怎么又生气了呢?祁果新惊了,因为顶小帐篷被发现了,皇帝也会羞臊?

那就算了罢,秋狩日子长着哪,犯不着赶在大虫发怒时拔虎头毛,改日再劝罢。

反思反思自己,祁果新觉得方才做事做得不太厚道。

甘松当初主动请缨想伺候皇帝,可在御前伺候久了,对皇帝那葛脾气心中有数,没准儿想法就变了呢?祁果新心说不成,还是得先问问丫头的意思,“万岁爷,既然这人您一时半会儿用不上,奴才就先借走啦?”

皇帝心里窝了火,这下逮着了个发泄的出处,“你还想从朕这儿抢人?”

祁果新瞄瞄皇帝,再瞧瞧甘松,心道果然啊,皇帝对甘松真有意思,就连区区半刻都离不得。

看来甘松晋位是早晚的事了,她得抓紧点儿,别被旁的妃子抢先卖了好。

皇帝瞧见她脸上一脸了然的神情,脑后一阵阵抽疼,眼不见心不烦,“都滚出去!”

祁果新懒得计较皇帝这次又为了什么发怒了,顺势蹲了安,“万岁爷且歇着罢,奴才告退。
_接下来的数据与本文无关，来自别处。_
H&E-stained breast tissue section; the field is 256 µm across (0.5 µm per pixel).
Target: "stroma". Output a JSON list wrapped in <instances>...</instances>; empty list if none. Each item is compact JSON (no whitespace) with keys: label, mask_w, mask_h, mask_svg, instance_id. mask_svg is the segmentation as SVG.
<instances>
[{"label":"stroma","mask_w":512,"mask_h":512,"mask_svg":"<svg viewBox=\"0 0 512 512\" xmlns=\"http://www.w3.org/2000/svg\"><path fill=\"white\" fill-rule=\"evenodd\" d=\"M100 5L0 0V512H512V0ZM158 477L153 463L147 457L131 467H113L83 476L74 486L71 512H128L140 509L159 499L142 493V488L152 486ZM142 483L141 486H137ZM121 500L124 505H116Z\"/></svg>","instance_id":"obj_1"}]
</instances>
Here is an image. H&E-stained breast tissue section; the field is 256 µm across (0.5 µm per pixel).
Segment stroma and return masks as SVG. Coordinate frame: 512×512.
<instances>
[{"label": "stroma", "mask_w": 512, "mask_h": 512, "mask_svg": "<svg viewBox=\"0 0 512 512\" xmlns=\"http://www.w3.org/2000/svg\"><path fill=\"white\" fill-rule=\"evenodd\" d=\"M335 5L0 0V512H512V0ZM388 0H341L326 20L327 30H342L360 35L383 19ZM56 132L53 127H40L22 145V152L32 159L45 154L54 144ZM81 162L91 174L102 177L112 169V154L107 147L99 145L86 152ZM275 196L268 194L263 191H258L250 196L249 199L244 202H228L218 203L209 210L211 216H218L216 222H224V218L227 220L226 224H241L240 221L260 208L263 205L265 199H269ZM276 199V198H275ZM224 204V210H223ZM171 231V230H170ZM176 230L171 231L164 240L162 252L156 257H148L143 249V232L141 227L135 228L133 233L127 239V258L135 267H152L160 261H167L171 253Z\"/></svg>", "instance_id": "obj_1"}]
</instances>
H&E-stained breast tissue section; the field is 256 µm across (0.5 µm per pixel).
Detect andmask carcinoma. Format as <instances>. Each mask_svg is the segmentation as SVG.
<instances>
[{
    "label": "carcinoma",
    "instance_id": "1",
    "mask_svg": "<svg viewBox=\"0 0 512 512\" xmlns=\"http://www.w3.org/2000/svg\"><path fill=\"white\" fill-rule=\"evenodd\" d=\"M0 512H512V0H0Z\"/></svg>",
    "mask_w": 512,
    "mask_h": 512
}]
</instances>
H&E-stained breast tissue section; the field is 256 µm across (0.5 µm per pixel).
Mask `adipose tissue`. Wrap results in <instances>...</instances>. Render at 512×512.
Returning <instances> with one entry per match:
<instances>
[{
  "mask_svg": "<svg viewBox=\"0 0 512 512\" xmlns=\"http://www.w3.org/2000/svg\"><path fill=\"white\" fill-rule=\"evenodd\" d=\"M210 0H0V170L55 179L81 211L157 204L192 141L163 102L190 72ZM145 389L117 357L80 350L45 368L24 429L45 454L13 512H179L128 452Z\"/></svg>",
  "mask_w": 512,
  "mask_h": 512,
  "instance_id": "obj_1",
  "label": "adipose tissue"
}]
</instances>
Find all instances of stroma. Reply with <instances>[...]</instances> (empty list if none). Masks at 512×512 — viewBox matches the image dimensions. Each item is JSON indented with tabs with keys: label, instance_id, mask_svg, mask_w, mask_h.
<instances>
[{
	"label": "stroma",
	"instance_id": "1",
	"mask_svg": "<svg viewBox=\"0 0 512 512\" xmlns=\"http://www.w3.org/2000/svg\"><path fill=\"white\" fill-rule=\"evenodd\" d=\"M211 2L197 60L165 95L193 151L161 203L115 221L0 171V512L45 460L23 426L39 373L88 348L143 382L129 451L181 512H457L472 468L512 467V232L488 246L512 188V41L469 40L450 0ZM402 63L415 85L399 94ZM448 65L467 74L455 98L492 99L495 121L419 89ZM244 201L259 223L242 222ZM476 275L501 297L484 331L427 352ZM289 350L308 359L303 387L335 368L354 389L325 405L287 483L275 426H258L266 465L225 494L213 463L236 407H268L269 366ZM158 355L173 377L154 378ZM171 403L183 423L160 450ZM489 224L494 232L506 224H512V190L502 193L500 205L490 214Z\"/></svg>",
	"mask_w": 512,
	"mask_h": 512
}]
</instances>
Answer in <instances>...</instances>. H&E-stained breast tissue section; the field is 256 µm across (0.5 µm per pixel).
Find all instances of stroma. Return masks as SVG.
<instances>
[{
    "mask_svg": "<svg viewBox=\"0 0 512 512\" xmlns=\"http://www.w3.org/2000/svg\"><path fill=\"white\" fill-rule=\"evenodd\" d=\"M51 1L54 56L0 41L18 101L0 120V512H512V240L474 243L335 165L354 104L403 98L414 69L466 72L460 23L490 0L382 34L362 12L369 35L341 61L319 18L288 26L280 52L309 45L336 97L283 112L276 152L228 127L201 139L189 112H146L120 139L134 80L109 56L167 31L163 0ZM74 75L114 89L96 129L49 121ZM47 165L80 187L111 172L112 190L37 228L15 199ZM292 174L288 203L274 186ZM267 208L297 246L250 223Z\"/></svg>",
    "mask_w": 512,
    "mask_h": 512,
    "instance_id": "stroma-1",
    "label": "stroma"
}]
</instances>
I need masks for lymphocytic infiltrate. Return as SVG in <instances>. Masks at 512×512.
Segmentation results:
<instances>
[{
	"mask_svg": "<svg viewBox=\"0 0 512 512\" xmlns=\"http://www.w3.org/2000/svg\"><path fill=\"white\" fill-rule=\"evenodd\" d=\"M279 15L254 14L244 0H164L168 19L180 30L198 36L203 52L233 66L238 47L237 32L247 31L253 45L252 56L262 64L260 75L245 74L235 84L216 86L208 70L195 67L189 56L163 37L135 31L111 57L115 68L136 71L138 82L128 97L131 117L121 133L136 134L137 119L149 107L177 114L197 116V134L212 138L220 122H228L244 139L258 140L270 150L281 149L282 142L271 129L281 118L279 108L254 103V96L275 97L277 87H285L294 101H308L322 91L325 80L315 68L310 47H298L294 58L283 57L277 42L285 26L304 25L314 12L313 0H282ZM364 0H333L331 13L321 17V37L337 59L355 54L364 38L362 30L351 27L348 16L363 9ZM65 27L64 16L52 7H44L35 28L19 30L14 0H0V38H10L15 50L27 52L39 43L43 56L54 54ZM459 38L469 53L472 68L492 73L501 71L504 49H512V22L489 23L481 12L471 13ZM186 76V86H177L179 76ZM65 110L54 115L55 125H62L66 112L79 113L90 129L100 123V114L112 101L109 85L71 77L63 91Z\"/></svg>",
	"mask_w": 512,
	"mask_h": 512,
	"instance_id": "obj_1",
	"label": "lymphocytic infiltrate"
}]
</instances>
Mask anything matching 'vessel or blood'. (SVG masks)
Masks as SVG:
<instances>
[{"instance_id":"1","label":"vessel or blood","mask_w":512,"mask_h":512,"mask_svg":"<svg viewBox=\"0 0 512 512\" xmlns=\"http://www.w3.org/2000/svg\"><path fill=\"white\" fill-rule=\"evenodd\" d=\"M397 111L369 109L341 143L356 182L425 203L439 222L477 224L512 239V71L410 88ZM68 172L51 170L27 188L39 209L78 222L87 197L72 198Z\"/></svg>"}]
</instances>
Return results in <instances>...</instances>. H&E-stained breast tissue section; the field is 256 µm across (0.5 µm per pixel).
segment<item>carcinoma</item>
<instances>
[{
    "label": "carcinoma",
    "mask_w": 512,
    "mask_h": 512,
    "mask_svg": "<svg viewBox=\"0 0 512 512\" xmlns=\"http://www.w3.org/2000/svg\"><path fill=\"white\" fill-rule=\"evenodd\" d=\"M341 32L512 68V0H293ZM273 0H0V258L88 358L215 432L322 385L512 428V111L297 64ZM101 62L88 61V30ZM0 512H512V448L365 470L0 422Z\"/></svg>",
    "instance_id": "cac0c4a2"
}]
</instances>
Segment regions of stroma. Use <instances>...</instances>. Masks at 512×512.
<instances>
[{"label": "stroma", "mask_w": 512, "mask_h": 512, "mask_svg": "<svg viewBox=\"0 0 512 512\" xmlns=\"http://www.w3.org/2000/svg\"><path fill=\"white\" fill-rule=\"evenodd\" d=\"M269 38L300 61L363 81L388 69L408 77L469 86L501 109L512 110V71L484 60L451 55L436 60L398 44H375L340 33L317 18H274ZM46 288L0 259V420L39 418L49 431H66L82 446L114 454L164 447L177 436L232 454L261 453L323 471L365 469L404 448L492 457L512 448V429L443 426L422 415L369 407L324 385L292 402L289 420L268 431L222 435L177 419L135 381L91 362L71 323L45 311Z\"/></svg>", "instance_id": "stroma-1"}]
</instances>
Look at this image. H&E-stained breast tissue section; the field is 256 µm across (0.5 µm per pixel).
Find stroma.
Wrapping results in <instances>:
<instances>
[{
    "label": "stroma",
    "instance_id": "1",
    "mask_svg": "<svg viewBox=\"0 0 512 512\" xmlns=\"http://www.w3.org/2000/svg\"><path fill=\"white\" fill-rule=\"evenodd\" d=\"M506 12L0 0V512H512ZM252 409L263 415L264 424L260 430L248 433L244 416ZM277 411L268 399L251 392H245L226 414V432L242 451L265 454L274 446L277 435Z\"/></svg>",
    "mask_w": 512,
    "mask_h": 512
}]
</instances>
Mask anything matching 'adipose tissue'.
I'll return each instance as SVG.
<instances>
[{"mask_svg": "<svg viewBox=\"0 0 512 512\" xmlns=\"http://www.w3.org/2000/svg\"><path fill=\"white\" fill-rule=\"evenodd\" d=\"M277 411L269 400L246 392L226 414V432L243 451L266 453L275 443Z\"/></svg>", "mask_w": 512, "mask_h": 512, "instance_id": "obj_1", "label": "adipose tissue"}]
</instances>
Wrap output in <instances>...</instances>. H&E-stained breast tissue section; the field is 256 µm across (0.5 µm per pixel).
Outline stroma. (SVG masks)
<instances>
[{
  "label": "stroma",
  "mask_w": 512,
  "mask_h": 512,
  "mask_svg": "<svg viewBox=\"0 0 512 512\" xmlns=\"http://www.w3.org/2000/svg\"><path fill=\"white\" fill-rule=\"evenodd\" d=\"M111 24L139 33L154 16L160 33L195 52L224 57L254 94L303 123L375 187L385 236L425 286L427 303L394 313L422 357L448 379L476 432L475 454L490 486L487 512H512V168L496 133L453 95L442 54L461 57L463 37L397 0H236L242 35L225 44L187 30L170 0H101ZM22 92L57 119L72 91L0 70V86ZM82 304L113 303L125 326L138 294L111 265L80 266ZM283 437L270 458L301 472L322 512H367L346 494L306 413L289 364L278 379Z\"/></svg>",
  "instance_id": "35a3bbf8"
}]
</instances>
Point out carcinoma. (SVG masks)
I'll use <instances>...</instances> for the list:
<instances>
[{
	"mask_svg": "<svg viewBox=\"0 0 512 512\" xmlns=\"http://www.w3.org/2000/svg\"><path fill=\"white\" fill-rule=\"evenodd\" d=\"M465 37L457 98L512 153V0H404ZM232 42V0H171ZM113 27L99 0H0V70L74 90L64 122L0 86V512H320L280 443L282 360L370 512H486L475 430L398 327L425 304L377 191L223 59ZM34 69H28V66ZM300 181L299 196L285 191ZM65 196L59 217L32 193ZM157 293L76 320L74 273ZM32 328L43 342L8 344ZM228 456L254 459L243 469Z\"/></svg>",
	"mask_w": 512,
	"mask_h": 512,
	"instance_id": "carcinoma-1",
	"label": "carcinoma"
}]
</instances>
”

退到门口了,冲甘松招招手,小声唤了一声,“甘松,你随我来。”

把人带回自己的大帐里,祁果新亲亲热热地拉了甘松的手,“甘松,你掏心窝子跟我说实在话,你想伺候万岁爷吗?”

甘松听了吓一跳,以为是自己差事上犯了什么错处,赶忙跪下来磕头,“奴才想伺候万岁爷,伺候万岁爷是奴才的荣耀。”

祁果新发觉丫头好像是想岔了,“不是茶水上伺候,就是……随身的那种伺候……”她也是还没承过幸的姑娘,说这话有些挂不住脸,臊得慌,“你明白我在说什么吗?让你伺候万岁爷,你愿意吗?”

第14章

“奴才……奴才……”甘松惊得起了一后背的战栗,先前榜嘎回禀万岁爷的时候她就在御前,知道发生了些什么,岑嫔挖坑害她往下跳,但她要是这会儿跟主子娘娘提起岑嫔,岂不是把万岁爷背地里找人偷瞧主子娘娘的事儿给卖了?